Martijn Icks has written an interesting, thought-provoking book, which demonstrates impressive control not only over the ancient sources, but also over difficult source material that spans nearly two millennia. By and large, the author makes some novel interpretations of Elagabalus’s reign and his legacy. Now for some points of criticism. In his analysis of the major ancient literary sources which first shaped Elagabalus’s image, s’s Icks draws attention to the heavily rhetorical and problematic nature of these documents as a reason for doubting their usefulness at conveying any kind of reliable historical reality. One wonders if this undermines his own historical narrative, the historical core around which images of Elagabalus are woven. The author’s treatment of modern interpretations of the emperor’s sexual identity should be grounded more firmly in queer theory literature, as I think a more subtle point could be made beyond the emperor’s portrayal simply as a gay hero. Also, the counterculture movement of the 1960s may help to explain the shift in the treatment of Elagabalus around the mid-twentieth century.
These points, however, should not detract from Icks’s important contribution to the study of the Severan emperors as well as the field of classical reception and all matters related to Elagabalus’s legacy be they vegetable, animal, or mineral.
Notes
1. Now see Leonardo de Arrizabalaga y Prado, The Emperor Elagabalus: Fact or Fiction.
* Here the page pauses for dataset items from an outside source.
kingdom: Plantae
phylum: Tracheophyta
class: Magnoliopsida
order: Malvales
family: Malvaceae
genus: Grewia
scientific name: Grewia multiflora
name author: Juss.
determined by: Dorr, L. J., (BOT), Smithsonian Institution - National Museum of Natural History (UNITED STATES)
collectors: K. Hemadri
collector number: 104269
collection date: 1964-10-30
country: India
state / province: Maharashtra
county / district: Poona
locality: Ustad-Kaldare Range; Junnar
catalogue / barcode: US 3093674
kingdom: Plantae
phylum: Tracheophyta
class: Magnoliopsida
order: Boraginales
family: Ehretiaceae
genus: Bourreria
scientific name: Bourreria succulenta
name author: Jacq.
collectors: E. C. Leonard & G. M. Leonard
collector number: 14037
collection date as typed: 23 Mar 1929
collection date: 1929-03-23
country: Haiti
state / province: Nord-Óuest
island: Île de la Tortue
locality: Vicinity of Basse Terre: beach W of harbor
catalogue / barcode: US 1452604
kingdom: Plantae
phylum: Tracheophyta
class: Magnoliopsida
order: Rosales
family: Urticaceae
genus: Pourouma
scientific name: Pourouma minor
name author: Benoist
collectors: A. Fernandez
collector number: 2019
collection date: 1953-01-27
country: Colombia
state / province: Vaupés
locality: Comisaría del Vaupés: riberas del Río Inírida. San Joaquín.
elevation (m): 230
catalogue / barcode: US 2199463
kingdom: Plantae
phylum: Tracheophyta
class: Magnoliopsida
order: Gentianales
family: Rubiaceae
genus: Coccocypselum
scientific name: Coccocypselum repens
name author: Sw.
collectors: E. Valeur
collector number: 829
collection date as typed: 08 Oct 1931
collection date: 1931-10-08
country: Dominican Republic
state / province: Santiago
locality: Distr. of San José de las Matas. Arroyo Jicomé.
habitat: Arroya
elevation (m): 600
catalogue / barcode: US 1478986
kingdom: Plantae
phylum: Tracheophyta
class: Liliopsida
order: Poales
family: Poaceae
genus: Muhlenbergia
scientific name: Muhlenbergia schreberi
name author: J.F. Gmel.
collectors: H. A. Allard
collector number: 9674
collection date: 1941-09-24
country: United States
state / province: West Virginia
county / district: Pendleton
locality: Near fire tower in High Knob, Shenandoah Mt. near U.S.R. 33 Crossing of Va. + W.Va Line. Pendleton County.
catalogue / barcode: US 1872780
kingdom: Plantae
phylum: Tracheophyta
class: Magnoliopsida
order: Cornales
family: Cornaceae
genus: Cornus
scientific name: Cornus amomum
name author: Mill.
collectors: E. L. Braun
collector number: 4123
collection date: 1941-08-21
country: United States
Cambridge: Cambridge University Press, 2010.
2. Madelein Henry, Prisoner of History: Asphasia of Miletus and Her Biographic Tradition. Oxford: Oxford University Press, 1995. Lucy Hughes-Hallett, Cleopatra: Histories, Dreams, and Distortions. New York: HarperCollins, 1991. Richard Stoneman, Alexander, A Life in Legend. New Haven: Yale University Press 2010.
3. Warwick Ball, Rome in the East. New York: Routledge, 2000.